QML 值类型
and
QML 序列类型
are necessarily passed by value. In contrast to
QML 对象类型
they have no identity of themselves, but can only be accessed as properties of other objects or values, or as values returned from methods. Each such access implicitly creates a copy. Yet, in JavaScript everything is an object. There is no such concept as a value type in JavaScript. For example, if you execute
font.bold = true
in JavaScript, we expect the
bold
property of
font
to be set, no matter what
font
is. But consider the following code snippet:
import QtQuick Text { onSomethingHappened: font.bold = true }
In this case we know that
font
is a value type. Accessing it creates a local copy by calling the getter of a
Q_PROPERTY
. We can then set the
bold
property on it, but that would usually only affect the copy, not the original
Q_PROPERTY
.
To overcome this problem, QML offers the concept of references. When you retrieve an instance of a value or sequence type from a property, the QML engine remembers the property along with the value itself. If the value is modified, it is written back to the property. This produces the illusion of an object with separate identity and makes the above case, along with many others, just work.
This can be rather expensive, though. If a sequence is exposed as a Q_PROPERTY , accessing any value in the sequence by index will cause the whole sequence data to be read from the property. From this sequence data, a single element is then retrieved. Similarly, modifying any value in the sequence causes the sequence data to be read. Then the modification is performed and the modified sequence is be written back to the property. A read operation can be relatively cheap if the type in question is implicitly shared. A modification always incurs at least one deep copy.
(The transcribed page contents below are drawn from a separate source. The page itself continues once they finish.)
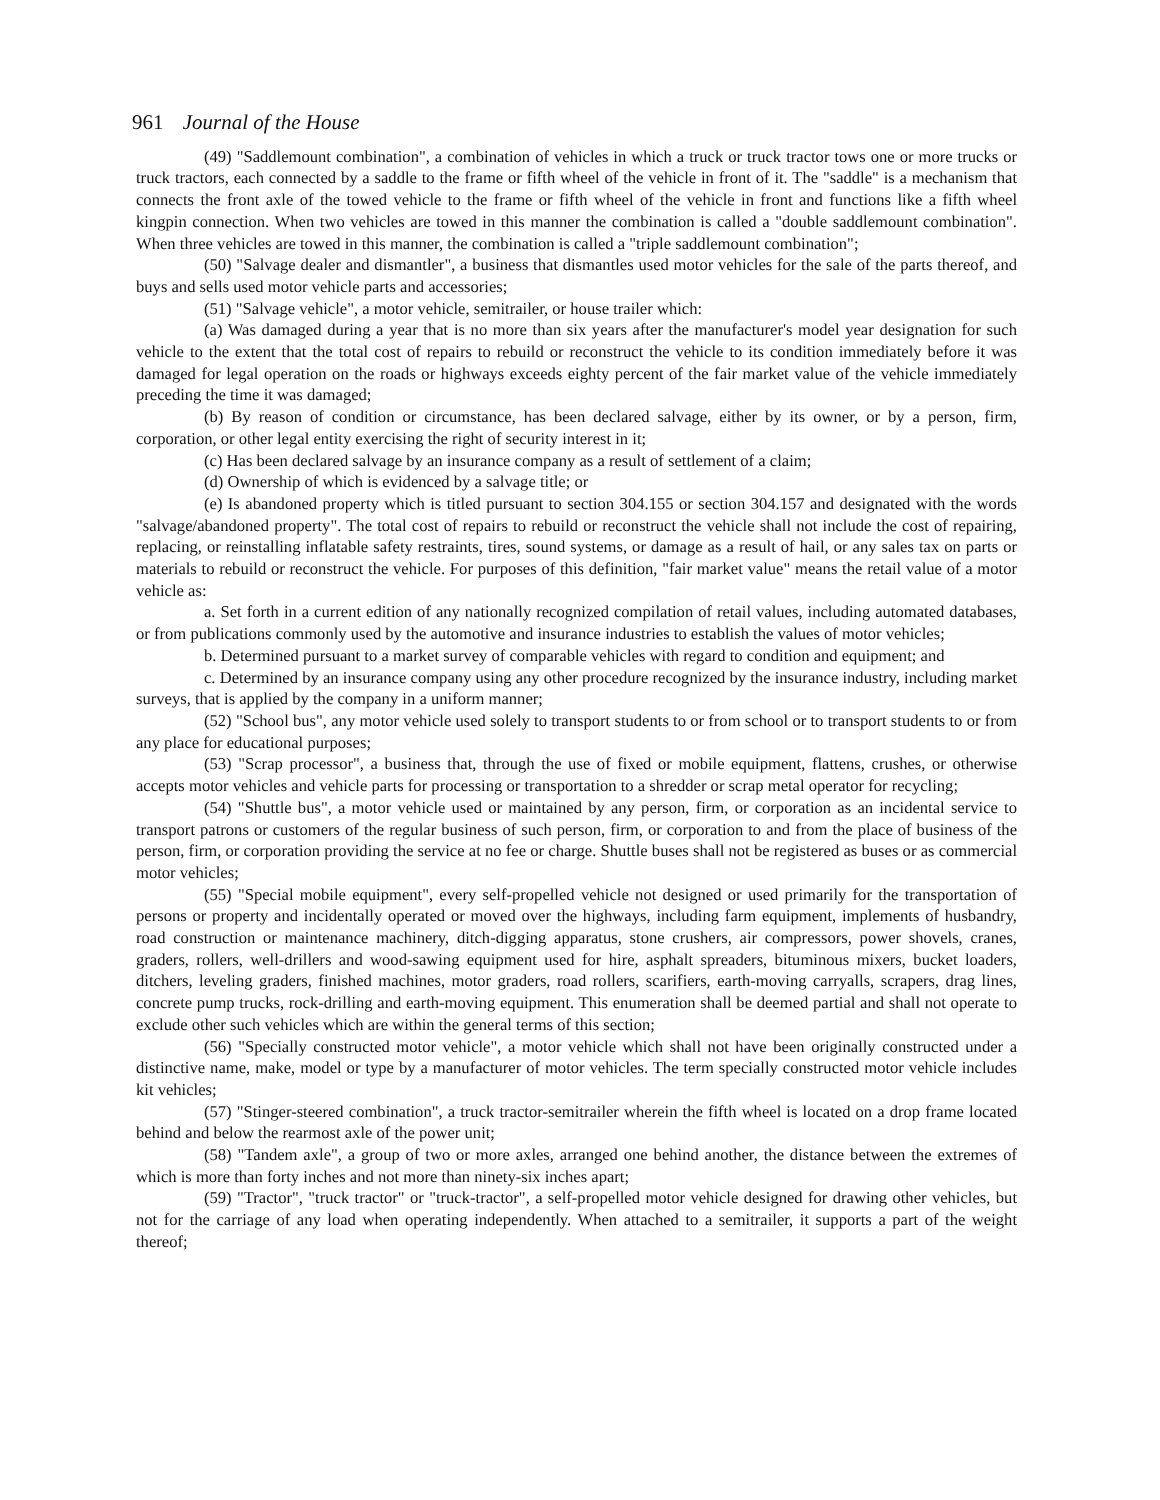961 Journal of the House
(49) "Saddlemount combination", a combination of vehicles in which a truck or truck tractor tows one or more trucks or truck tractors, each connected by a saddle to the frame or fifth wheel of the vehicle in front of it. The "saddle" is a mechanism that connects the front axle of the towed vehicle to the frame or fifth wheel of the vehicle in front and functions like a fifth wheel kingpin connection. When two vehicles are towed in this manner the combination is called a "double saddlemount combination". When three vehicles are towed in this manner, the combination is called a "triple saddlemount combination";
(50) "Salvage dealer and dismantler", a business that dismantles used motor vehicles for the sale of the parts thereof, and buys and sells used motor vehicle parts and accessories;
(51) "Salvage vehicle", a motor vehicle, semitrailer, or house trailer which:
(a) Was damaged during a year that is no more than six years after the manufacturer's model year designation for such vehicle to the extent that the total cost of repairs to rebuild or reconstruct the vehicle to its condition immediately before it was damaged for legal operation on the roads or highways exceeds eighty percent of the fair market value of the vehicle immediately preceding the time it was damaged;
(b) By reason of condition or circumstance, has been declared salvage, either by its owner, or by a person, firm, corporation, or other legal entity exercising the right of security interest in it;
(c) Has been declared salvage by an insurance company as a result of settlement of a claim;
(d) Ownership of which is evidenced by a salvage title; or
(e) Is abandoned property which is titled pursuant to section 304.155 or section 304.157 and designated with the words "salvage/abandoned property". The total cost of repairs to rebuild or reconstruct the vehicle shall not include the cost of repairing, replacing, or reinstalling inflatable safety restraints, tires, sound systems, or damage as a result of hail, or any sales tax on parts or materials to rebuild or reconstruct the vehicle. For purposes of this definition, "fair market value" means the retail value of a motor vehicle as:
a. Set forth in a current edition of any nationally recognized compilation of retail values, including automated databases, or from publications commonly used by the automotive and insurance industries to establish the values of motor vehicles;
b. Determined pursuant to a market survey of comparable vehicles with regard to condition and equipment; and
c. Determined by an insurance company using any other procedure recognized by the insurance industry, including market surveys, that is applied by the company in a uniform manner;
(52) "School bus", any motor vehicle used solely to transport students to or from school or to transport students to or from any place for educational purposes;
(53) "Scrap processor", a business that, through the use of fixed or mobile equipment, flattens, crushes, or otherwise accepts motor vehicles and vehicle parts for processing or transportation to a shredder or scrap metal operator for recycling;
(54) "Shuttle bus", a motor vehicle used or maintained by any person, firm, or corporation as an incidental service to transport patrons or customers of the regular business of such person, firm, or corporation to and from the place of business of the person, firm, or corporation providing the service at no fee or charge. Shuttle buses shall not be registered as buses or as commercial motor vehicles;
(55) "Special mobile equipment", every self-propelled vehicle not designed or used primarily for the transportation of persons or property and incidentally operated or moved over the highways, including farm equipment, implements of husbandry, road construction or maintenance machinery, ditch-digging apparatus, stone crushers, air compressors, power shovels, cranes, graders, rollers, well-drillers and wood-sawing equipment used for hire, asphalt spreaders, bituminous mixers, bucket loaders, ditchers, leveling graders, finished machines, motor graders, road rollers, scarifiers, earth-moving carryalls, scrapers, drag lines, concrete pump trucks, rock-drilling and earth-moving equipment. This enumeration shall be deemed partial and shall not operate to exclude other such vehicles which are within the general terms of this section;
(56) "Specially constructed motor vehicle", a motor vehicle which shall not have been originally constructed under a distinctive name, make, model or type by a manufacturer of motor vehicles. The term specially constructed motor vehicle includes kit vehicles;
(57) "Stinger-steered combination", a truck tractor-semitrailer wherein the fifth wheel is located on a drop frame located behind and below the rearmost axle of the power unit;
(58) "Tandem axle", a group of two or more axles, arranged one behind another, the distance between the extremes of which is more than forty inches and not more than ninety-six inches apart;
(59) "Tractor", "truck tractor" or "truck-tractor", a self-propelled motor vehicle designed for drawing other vehicles, but not for the carriage of any load when operating independently. When attached to a semitrailer, it supports a part of the weight thereof;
If you return an instance of a sequence or value type from a Q_INVOKABLE function you avoid such overhead. Return values are not attached to any property and won't be written back.
Sequences of object types are passed as QQmlListProperty 在默认情况下。 QQmlListProperty is not an actual container, but only a view, or reference, to some sequential storage. Therefore, { QQmlListProperty } is not affected by this effect. You can, however, register other sequence types for objects using QML_SEQUENTIAL_CONTAINER . Those will be affected.